Clustering geo datas by user and by date

Thyme · January 14, 2022, 8:56pm

Yes, the problem is non-trivial. I have to say though, that @andrejz’s idea of using the Haversine formula was genius. I’d have done some sketchy angular pythogoras because I didn’t knew that formula. Thanks for bringing that up, I learned something.

supersharp · January 15, 2022, 6:17am

I haven’t read the full thread, so apologies if someone has already solved for this you.

Check out this presentation from the KNIME 2019 Summit for a geo-clustering example using DBSCAN to cluster locations based on lat/long, defining locations within 50m as the ‘same’ location. Once that ‘same location’ identifier is added to your table, it becomes another field you can group on or perform ‘duplicate’ removal.
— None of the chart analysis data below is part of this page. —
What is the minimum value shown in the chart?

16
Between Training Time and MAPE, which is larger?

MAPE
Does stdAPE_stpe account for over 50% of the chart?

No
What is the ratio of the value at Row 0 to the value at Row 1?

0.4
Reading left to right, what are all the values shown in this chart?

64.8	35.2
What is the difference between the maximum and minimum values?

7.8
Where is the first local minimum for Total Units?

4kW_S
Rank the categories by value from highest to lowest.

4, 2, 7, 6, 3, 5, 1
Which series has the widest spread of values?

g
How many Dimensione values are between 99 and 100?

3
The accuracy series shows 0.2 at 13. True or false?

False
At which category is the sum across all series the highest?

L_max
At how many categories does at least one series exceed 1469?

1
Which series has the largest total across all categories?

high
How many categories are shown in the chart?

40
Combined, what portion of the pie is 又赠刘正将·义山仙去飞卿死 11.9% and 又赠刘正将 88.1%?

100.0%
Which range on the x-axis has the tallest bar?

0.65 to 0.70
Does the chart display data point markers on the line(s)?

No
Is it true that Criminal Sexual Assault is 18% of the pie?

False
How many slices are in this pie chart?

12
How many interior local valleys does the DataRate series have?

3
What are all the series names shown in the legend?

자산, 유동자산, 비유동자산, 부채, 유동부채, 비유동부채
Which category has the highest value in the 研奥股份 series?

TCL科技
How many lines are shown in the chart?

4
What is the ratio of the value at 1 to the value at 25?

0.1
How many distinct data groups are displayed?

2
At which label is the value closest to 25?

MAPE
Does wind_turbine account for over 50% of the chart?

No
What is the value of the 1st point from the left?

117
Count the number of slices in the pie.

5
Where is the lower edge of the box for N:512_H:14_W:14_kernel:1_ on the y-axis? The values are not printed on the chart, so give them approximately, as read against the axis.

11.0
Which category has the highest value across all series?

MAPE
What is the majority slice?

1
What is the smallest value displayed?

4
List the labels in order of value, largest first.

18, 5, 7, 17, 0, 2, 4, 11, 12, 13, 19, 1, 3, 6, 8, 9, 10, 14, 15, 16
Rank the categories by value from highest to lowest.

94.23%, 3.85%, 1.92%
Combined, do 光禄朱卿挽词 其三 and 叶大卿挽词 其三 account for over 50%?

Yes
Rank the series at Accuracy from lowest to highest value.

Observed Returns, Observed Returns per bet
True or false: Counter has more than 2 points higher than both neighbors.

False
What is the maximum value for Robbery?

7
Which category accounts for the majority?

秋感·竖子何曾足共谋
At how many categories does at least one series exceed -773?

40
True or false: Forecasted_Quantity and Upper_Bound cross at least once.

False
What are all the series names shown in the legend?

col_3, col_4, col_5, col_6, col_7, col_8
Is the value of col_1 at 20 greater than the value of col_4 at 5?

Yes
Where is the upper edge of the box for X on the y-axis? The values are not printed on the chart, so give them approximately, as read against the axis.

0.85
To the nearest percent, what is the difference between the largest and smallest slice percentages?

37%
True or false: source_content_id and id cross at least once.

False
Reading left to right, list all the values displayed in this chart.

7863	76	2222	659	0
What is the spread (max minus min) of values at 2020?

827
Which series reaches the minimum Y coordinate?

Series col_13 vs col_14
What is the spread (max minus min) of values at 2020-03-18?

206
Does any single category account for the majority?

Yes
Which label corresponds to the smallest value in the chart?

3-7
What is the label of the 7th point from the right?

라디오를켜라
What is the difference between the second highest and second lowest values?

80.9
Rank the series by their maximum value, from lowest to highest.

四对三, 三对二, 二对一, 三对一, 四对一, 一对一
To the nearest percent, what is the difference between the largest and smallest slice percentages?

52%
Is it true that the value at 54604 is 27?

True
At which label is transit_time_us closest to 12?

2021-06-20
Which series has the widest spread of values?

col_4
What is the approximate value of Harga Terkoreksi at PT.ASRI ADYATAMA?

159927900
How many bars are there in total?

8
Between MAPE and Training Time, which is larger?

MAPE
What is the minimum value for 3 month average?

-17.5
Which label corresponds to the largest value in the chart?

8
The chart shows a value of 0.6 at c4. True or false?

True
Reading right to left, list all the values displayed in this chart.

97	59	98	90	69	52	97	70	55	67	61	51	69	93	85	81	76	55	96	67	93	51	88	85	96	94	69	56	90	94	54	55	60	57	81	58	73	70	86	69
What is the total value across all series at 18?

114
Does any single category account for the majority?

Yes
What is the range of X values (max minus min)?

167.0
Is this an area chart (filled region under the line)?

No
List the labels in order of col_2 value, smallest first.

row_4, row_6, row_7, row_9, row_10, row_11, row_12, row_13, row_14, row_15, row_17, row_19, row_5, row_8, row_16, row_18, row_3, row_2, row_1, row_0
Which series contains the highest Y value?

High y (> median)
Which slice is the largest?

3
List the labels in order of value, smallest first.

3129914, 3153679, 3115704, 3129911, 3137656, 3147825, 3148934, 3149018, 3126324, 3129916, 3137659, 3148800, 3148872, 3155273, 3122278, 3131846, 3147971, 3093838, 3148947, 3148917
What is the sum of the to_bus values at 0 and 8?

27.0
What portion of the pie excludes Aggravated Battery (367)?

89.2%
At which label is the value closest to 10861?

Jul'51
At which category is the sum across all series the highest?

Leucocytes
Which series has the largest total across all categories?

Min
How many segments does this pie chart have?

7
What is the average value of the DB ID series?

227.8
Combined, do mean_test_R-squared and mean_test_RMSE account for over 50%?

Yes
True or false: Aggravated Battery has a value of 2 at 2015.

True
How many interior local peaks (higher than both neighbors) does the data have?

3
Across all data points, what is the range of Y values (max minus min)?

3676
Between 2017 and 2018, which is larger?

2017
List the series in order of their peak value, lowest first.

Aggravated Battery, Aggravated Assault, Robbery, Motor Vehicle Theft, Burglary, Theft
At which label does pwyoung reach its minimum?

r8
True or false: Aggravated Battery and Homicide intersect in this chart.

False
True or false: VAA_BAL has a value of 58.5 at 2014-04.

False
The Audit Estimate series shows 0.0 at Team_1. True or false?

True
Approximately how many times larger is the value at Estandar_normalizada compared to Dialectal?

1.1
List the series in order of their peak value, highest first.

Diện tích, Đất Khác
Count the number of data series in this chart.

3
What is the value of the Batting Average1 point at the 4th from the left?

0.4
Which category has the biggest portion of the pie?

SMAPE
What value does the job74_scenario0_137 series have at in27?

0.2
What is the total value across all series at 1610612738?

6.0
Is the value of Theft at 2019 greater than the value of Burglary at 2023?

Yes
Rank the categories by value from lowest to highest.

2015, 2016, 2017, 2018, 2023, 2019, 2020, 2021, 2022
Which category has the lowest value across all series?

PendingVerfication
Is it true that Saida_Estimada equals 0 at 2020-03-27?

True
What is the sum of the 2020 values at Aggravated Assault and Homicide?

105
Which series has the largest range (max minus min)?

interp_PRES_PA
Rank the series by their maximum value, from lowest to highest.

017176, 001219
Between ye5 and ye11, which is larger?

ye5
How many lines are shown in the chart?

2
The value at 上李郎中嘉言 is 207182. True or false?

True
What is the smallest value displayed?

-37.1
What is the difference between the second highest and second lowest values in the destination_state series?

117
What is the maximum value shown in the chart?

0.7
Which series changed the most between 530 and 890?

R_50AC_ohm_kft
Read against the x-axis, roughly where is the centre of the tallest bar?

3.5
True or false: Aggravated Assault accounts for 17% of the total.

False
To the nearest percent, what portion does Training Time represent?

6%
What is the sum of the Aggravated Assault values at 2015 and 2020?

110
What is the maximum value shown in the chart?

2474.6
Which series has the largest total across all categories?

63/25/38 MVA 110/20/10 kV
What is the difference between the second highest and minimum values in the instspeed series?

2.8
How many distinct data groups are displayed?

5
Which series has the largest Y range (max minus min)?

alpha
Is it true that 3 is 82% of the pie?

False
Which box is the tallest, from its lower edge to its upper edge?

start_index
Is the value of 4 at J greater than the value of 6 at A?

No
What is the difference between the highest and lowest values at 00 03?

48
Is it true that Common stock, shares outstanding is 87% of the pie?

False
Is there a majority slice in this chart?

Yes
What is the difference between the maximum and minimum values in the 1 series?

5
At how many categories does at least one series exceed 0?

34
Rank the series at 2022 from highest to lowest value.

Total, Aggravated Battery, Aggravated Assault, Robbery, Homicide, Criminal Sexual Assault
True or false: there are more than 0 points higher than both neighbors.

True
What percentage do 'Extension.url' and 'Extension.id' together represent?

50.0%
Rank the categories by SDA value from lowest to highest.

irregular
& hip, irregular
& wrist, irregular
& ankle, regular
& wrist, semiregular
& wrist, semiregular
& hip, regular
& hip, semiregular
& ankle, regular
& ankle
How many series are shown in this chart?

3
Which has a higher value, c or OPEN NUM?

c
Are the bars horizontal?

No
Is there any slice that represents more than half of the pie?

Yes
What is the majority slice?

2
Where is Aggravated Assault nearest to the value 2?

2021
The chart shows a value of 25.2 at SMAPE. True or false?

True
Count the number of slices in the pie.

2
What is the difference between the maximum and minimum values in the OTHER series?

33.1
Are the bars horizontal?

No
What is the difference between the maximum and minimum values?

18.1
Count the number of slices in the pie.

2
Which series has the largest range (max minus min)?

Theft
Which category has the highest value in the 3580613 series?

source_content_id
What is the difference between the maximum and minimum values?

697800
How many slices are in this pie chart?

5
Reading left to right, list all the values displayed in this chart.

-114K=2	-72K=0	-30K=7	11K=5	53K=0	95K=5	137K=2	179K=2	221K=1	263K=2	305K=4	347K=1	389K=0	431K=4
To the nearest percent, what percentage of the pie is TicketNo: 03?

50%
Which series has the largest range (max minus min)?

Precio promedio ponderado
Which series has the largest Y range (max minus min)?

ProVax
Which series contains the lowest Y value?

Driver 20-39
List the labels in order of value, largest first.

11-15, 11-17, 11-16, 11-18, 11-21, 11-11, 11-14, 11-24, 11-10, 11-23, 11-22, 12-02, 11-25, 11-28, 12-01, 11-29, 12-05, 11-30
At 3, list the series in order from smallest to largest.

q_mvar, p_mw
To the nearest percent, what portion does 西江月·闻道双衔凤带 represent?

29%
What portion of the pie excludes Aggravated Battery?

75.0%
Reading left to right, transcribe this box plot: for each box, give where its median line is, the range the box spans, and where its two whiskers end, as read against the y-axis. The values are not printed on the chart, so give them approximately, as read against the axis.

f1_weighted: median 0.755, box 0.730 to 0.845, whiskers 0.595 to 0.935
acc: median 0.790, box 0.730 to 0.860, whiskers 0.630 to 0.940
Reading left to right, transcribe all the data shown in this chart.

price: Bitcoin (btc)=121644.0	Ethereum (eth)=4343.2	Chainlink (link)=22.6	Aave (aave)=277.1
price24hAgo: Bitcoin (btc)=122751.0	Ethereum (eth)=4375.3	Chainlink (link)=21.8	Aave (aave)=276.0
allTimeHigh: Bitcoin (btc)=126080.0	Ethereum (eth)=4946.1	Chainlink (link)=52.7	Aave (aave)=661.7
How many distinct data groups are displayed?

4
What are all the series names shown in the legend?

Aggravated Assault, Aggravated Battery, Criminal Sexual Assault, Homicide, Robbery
Slides (slide 16 onwards): https://www.knime.com/sites/default/files/S05_02_BGIS_KNIMEConference_Slides_Final_Approved.pdf
Video explanation (Starts at 20 mins): KNIME User Session: Financial Applications of Self-Service ETL and Geospatial Analysis - YouTube

Cheers!

aworker · January 17, 2022, 11:01am

Hi @supersharp

I quickly went through the presentation and saw (as you said) that the Lat/Lon is clustered based on DBSCAN. This is a very interesting approach although I wonder how fast it could be when working with big Lat/Lon files. DBSCAN is a density based clustering method which is a very wise option to use here although time consuming if not previously optimized.

Thanks a lot for sharing these very nice and informative presentation and work!

Best wishes,

Ael

system · January 24, 2022, 11:02am

This topic was automatically closed 7 days after the last reply. New replies are no longer allowed.